Insurers froze the cover for Greece export risk

The largest insurer in the world of commercial lending Euler Hermes stopped to cover the risks for companies exporting to Greece. The same is done and Coface – the third largest player in the global insurance business commercial loans.

 

“Euler Hermes decided indefinitely not to insure supplies to Greece,” confirmed a spokesman for the company that is majority-owned German group Allianz. “Existing contracts will be met, but will not commit to new business in Greece,” added the spokesman.

 

Vincent Makkyu of insurance broker Marsh argues that the industry gradually limiting its exposure to the business of importers in Spain and Italy. Both countries have problems with debt, although not in immediate risk to leave the euro complements Makkyu.

 

Coming out of Greece in the euro area will force companies to switch to the drachma, which will probably be depreciated strongly against the European single currency. This means that importers will hardly pay invoices in euros, which in turn will cause potential suppliers from Europe damages. In turn, they would demand their insurers.

 

Euler Hermes has warned that it could restrict its activities in Greece, but the situation is carefully monitored by all who prepare plans to respond if, after the 17 June elections the new government in Athens itself in the hands of opponents of the deal for support from the International Monetary Fund and the European Union.

 

“This is a watershed – all waiting to see what happens. In Greece, burning and smoke and do not know if we quench the fire, or pour oil into the fire,” said Richard Tolboys of insurance broker Willis.
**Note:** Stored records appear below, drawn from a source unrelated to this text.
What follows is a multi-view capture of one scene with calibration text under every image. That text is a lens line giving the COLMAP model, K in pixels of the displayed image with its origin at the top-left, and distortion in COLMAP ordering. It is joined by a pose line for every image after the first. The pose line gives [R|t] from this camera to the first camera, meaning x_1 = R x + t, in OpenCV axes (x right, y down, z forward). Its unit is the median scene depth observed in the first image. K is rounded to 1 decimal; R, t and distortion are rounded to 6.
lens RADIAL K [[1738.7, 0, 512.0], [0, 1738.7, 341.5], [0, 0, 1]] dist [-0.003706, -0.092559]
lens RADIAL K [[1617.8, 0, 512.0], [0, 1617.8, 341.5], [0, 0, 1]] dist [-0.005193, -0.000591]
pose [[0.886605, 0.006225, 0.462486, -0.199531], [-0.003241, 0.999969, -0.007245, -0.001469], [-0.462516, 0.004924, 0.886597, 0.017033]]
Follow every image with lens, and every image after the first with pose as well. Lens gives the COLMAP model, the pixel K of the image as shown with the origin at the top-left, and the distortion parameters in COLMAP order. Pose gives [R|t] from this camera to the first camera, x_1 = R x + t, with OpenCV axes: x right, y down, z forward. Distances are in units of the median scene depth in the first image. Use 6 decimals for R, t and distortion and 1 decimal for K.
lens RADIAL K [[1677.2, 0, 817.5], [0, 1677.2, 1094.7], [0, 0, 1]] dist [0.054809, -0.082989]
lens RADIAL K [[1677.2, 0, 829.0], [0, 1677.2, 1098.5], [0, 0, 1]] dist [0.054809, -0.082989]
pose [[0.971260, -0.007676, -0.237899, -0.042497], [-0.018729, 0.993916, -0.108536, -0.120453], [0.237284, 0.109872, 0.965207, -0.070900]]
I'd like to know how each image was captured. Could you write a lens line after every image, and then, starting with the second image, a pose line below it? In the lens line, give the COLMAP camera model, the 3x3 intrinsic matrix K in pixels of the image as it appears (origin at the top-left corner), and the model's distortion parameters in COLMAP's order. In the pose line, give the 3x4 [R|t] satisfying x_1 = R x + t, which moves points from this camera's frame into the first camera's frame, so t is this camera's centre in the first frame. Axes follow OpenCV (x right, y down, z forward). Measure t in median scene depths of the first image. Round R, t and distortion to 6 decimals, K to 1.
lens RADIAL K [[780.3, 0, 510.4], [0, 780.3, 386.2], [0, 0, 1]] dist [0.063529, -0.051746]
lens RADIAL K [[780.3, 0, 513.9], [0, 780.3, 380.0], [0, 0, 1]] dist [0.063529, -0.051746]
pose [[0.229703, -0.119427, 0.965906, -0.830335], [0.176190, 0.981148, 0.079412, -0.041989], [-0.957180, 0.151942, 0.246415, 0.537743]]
According Makkyu withdrawal of insurance makes it more difficult for even the most stable Greek producers to obtain imported components and materials.

 

This type of insurance have been criticized for his actions during the crisis of 2008, when he suddenly stopped covering commercial risks that rocked supply chains and forcing several European governments to fill the hole with the opened state insurance schemes. In subsequent years they tried to build a good database for the partners of their clients in order to calculate more precisely the risks do not pay contracts.

 

In April, Germany triggered the same scheme again after the European Commission allowing all EU governments to take similar steps, said Gregor Wolf, head of foreign department of the German exporters’ association BGA. He said the state needs for insurance after a while the private sector does not cover enough risks.

 

Most operations within the EU and euro area are not insured – according to unofficial estimates by industry are doing about 15% of British and 25% of German exporters.

 

The IMF estimates that last year, Greece imported goods for 45.6 billion and exported to 20.2 billion euros. German imports were 5.1 billion – with 14% less than the previous year, according to the BGA. Because of the crisis rapidly declining domestic demand in Greece, over 20% of imported goods shops are closed and already felt the absence of import products from the supermarket shelves.